Complete step-by-step answer:
We are given the following continued proportion of polynomials
\[\dfrac{{{x}^{2}}-yz}{a}=\dfrac{{{y}^{2}}-zx}{b}=\dfrac{{{z}^{2}}-xy}{c}\]
Let us consider for any none zero constant $k$ we have
\[\dfrac{\left( {{x}^{2}}-yz \right)}{a}=\dfrac{\left( {{y}^{2}}-zx \right)}{b}=\dfrac{\left( {{z}^{2}}-xy \right)}{c}=k\]
We equate each term in the above proportion with $k$ to have
\[\dfrac{\left( {{x}^{2}}-yz \right)}{a}=k\Rightarrow {{x}^{2}}-yz=ak,\dfrac{\left( {{y}^{2}}-zx \right)}{b}=k\Rightarrow {{y}^{2}}-zx=bk,\dfrac{\left( {{z}^{2}}-xy \right)}{c}=k\Rightarrow {{z}^{2}}-xy=ck....\left( 1 \right)\]

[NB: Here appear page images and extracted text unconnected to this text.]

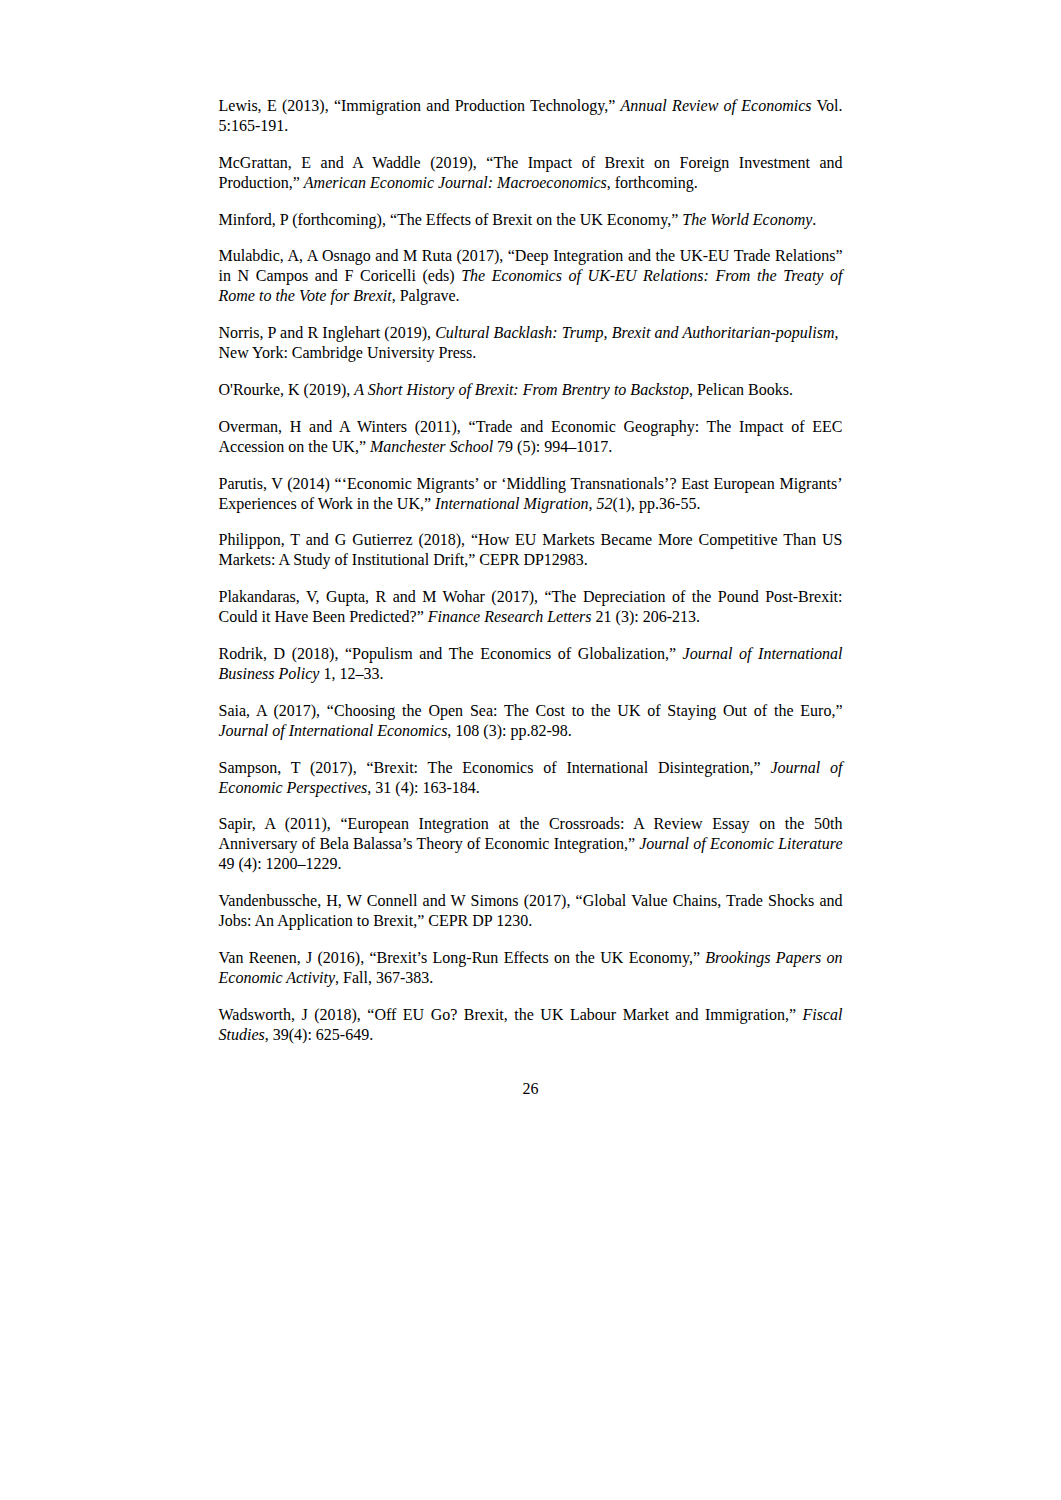Lewis, E (2013), “Immigration and Production Technology,” Annual Review of Economics Vol. 5:165-191.
McGrattan, E and A Waddle (2019), “The Impact of Brexit on Foreign Investment and Production,” American Economic Journal: Macroeconomics, forthcoming.
Minford, P (forthcoming), “The Effects of Brexit on the UK Economy,” The World Economy.
Mulabdic, A, A Osnago and M Ruta (2017), “Deep Integration and the UK-EU Trade Relations” in N Campos and F Coricelli (eds) The Economics of UK-EU Relations: From the Treaty of Rome to the Vote for Brexit, Palgrave.
Norris, P and R Inglehart (2019), Cultural Backlash: Trump, Brexit and Authoritarian-populism, New York: Cambridge University Press.
O'Rourke, K (2019), A Short History of Brexit: From Brentry to Backstop, Pelican Books.
Overman, H and A Winters (2011), “Trade and Economic Geography: The Impact of EEC Accession on the UK,” Manchester School 79 (5): 994–1017.
Parutis, V (2014) “‘Economic Migrants’ or ‘Middling Transnationals’? East European Migrants’ Experiences of Work in the UK,” International Migration, 52(1), pp.36-55.
Philippon, T and G Gutierrez (2018), “How EU Markets Became More Competitive Than US Markets: A Study of Institutional Drift,” CEPR DP12983.
Plakandaras, V, Gupta, R and M Wohar (2017), “The Depreciation of the Pound Post-Brexit: Could it Have Been Predicted?” Finance Research Letters 21 (3): 206-213.
Rodrik, D (2018), “Populism and The Economics of Globalization,” Journal of International Business Policy 1, 12–33.
Saia, A (2017), “Choosing the Open Sea: The Cost to the UK of Staying Out of the Euro,” Journal of International Economics, 108 (3): pp.82-98.
Sampson, T (2017), “Brexit: The Economics of International Disintegration,” Journal of Economic Perspectives, 31 (4): 163-184.
Sapir, A (2011), “European Integration at the Crossroads: A Review Essay on the 50th Anniversary of Bela Balassa’s Theory of Economic Integration,” Journal of Economic Literature 49 (4): 1200–1229.
Vandenbussche, H, W Connell and W Simons (2017), “Global Value Chains, Trade Shocks and Jobs: An Application to Brexit,” CEPR DP 1230.
Van Reenen, J (2016), “Brexit’s Long-Run Effects on the UK Economy,” Brookings Papers on Economic Activity, Fall, 367-383.
Wadsworth, J (2018), “Off EU Go? Brexit, the UK Labour Market and Immigration,” Fiscal Studies, 39(4): 625-649.
26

We take the first term and multiply $x$in the numerator and denominator and then express the numerator ${{x}^{2}}-yz$ in terms of $k$ as;
\[\dfrac{x\left( {{x}^{2}}-yz \right)}{ax}=k\Rightarrow {{x}^{2}}-yz=akx...\left( 2 \right)\]

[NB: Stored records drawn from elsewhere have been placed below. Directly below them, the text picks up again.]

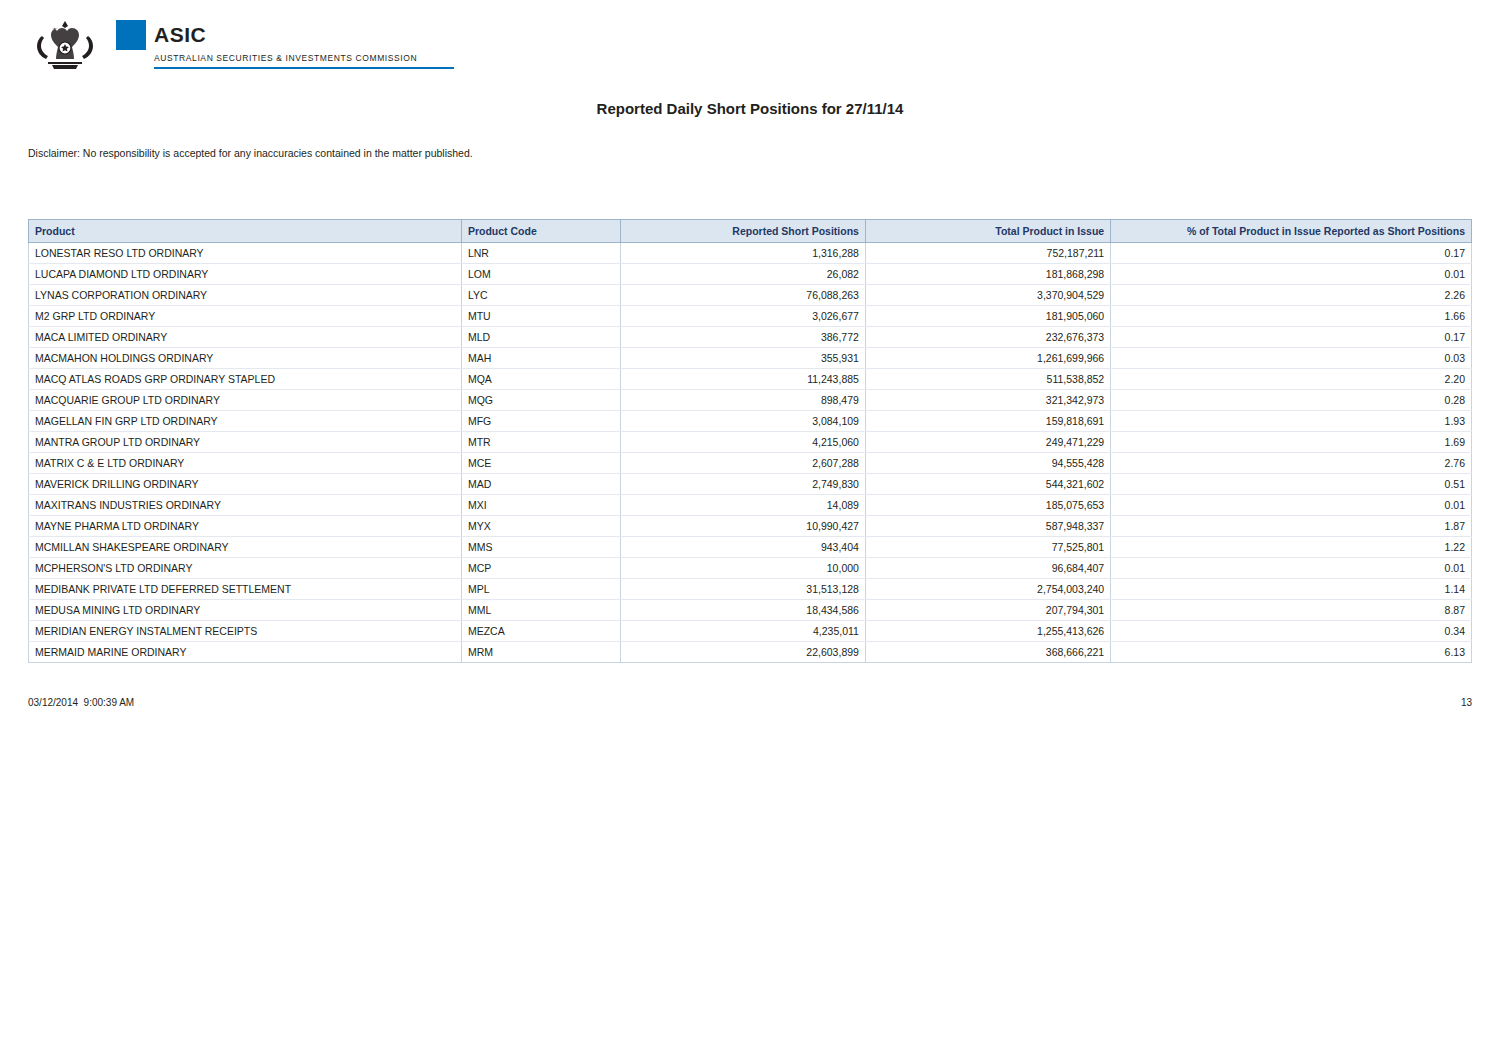ASIC
Australian Securities & Investments Commission
Reported Daily Short Positions for 27/11/14
Disclaimer: No responsibility is accepted for any inaccuracies contained in the matter published.
| Product | Product Code | Reported Short Positions | Total Product in Issue | % of Total Product in Issue Reported as Short Positions |
| --- | --- | --- | --- | --- |
| LONESTAR RESO LTD ORDINARY | LNR | 1,316,288 | 752,187,211 | 0.17 |
| LUCAPA DIAMOND LTD ORDINARY | LOM | 26,082 | 181,868,298 | 0.01 |
| LYNAS CORPORATION ORDINARY | LYC | 76,088,263 | 3,370,904,529 | 2.26 |
| M2 GRP LTD ORDINARY | MTU | 3,026,677 | 181,905,060 | 1.66 |
| MACA LIMITED ORDINARY | MLD | 386,772 | 232,676,373 | 0.17 |
| MACMAHON HOLDINGS ORDINARY | MAH | 355,931 | 1,261,699,966 | 0.03 |
| MACQ ATLAS ROADS GRP ORDINARY STAPLED | MQA | 11,243,885 | 511,538,852 | 2.20 |
| MACQUARIE GROUP LTD ORDINARY | MQG | 898,479 | 321,342,973 | 0.28 |
| MAGELLAN FIN GRP LTD ORDINARY | MFG | 3,084,109 | 159,818,691 | 1.93 |
| MANTRA GROUP LTD ORDINARY | MTR | 4,215,060 | 249,471,229 | 1.69 |
| MATRIX C & E LTD ORDINARY | MCE | 2,607,288 | 94,555,428 | 2.76 |
| MAVERICK DRILLING ORDINARY | MAD | 2,749,830 | 544,321,602 | 0.51 |
| MAXITRANS INDUSTRIES ORDINARY | MXI | 14,089 | 185,075,653 | 0.01 |
| MAYNE PHARMA LTD ORDINARY | MYX | 10,990,427 | 587,948,337 | 1.87 |
| MCMILLAN SHAKESPEARE ORDINARY | MMS | 943,404 | 77,525,801 | 1.22 |
| MCPHERSON'S LTD ORDINARY | MCP | 10,000 | 96,684,407 | 0.01 |
| MEDIBANK PRIVATE LTD DEFERRED SETTLEMENT | MPL | 31,513,128 | 2,754,003,240 | 1.14 |
| MEDUSA MINING LTD ORDINARY | MML | 18,434,586 | 207,794,301 | 8.87 |
| MERIDIAN ENERGY INSTALMENT RECEIPTS | MEZCA | 4,235,011 | 1,255,413,626 | 0.34 |
| MERMAID MARINE ORDINARY | MRM | 22,603,899 | 368,666,221 | 6.13 |
03/12/2014 9:00:39 AM
13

We take the second term and multiply $y$in the numerator and denominator and then express the numerator ${{y}^{2}}-zx$ in terms of $k$ as;
\[\dfrac{y\left( {{y}^{2}}-zx \right)}{by}=k\Rightarrow y\left( {{y}^{2}}-zx \right)=bky.....\left( 3 \right)\]
We take the third term and multiply $z$in the numerator and denominator and then express the numerator ${{z}^{2}}-xy$ in terms of $k$ as;
 \[\dfrac{z\left( {{z}^{2}}-xy \right)}{cz}=k\Rightarrow z\left( {{z}^{2}}-xy \right)=ckz......\left( 4 \right)\]
We add the terms add respective of equations (2) ,(3) and (4) and to have;
\[x\left( {{x}^{2}}-yz \right)+y\left( {{y}^{2}}-zx \right)+z\left( {{z}^{2}}-xy \right)=kax+kby+kcz\]
We open the brackets in left hand side and take $k$ common in the right hand side in the above step to have
\[\begin{align}
  & {{x}^{3}}-xyz+{{y}^{3}}-xyz+{{z}^{3}}-xyz=k\left( ax+by+cz \right) \\
 & \Rightarrow {{x}^{3}}+{{y}^{3}}+{{z}^{3}}-3xyz=k\left( ax+by+cz \right) \\
\end{align}\]
We use the algebraic identity ${{x}^{3}}+{{y}^{3}}+{{z}^{3}}-3xyz=\left( x+y+z \right)\left( {{x}^{2}}+{{y}^{2}}+{{z}^{2}}-xy-yz-zx \right)$ in the left hand side of the above step to have;
\[\begin{align}
  & \Rightarrow \left( x+y+z \right)\left( {{x}^{2}}+{{y}^{2}}+{{z}^{2}}-xy-yz-zx \right)=k\left( ax+by+cz \right) \\
 & \Rightarrow \left( x+y+z \right)\left( {{x}^{2}}-xy+{{y}^{2}}-zx+{{z}^{2}}-xy \right)=k\left( ax+by+cz \right) \\
\end{align}\]
We put the expressions in terms of $k$ obtained from equation (1) in the above step to have;
\[\begin{align}
  & \Rightarrow \left( x+y+z \right)\left( ka+kb+kc \right)=k\left( ax+by+cz \right) \\
 & \Rightarrow \left( x+y+z \right)k\left( a+b+c \right)=k\left( ax+by+cz \right) \\
\end{align}\]
Since $k$ is non-zero we can divide both sides of the above step by $k$ to have;
\[\Rightarrow \left( x+y+z \right)\left( a+b+c \right)=ax+by+cz\]
Hence the given statement is proved. \[\]

Note: We know that the ratio among three terms $a:b:c$ is called a continued portion and a proportion of the type $a:b::c:d$ is called continued proportion. We also know that none of the terms in proportion are zero or undefined hence $a,b,c$ cannot be zero. If $x=y+z=0$ then we can find sum of cubes as ${{x}^{3}}+{{y}^{3}}+{{z}^{3}}=3xyz$ and also if ${{x}^{3}}+{{y}^{3}}+{{z}^{3}}=3xyz$ then $x+y+z=0$.We note that the polynomial of the type $P\left( x,y,z \right)=P\left( y,z,x \right)=P\left( z,x,y \right)$ is called a cyclic polynomial . Here ${{x}^{2}}+{{y}^{2}}+{{z}^{2}}-xy-yz-zx$ is a cyclic polynomial.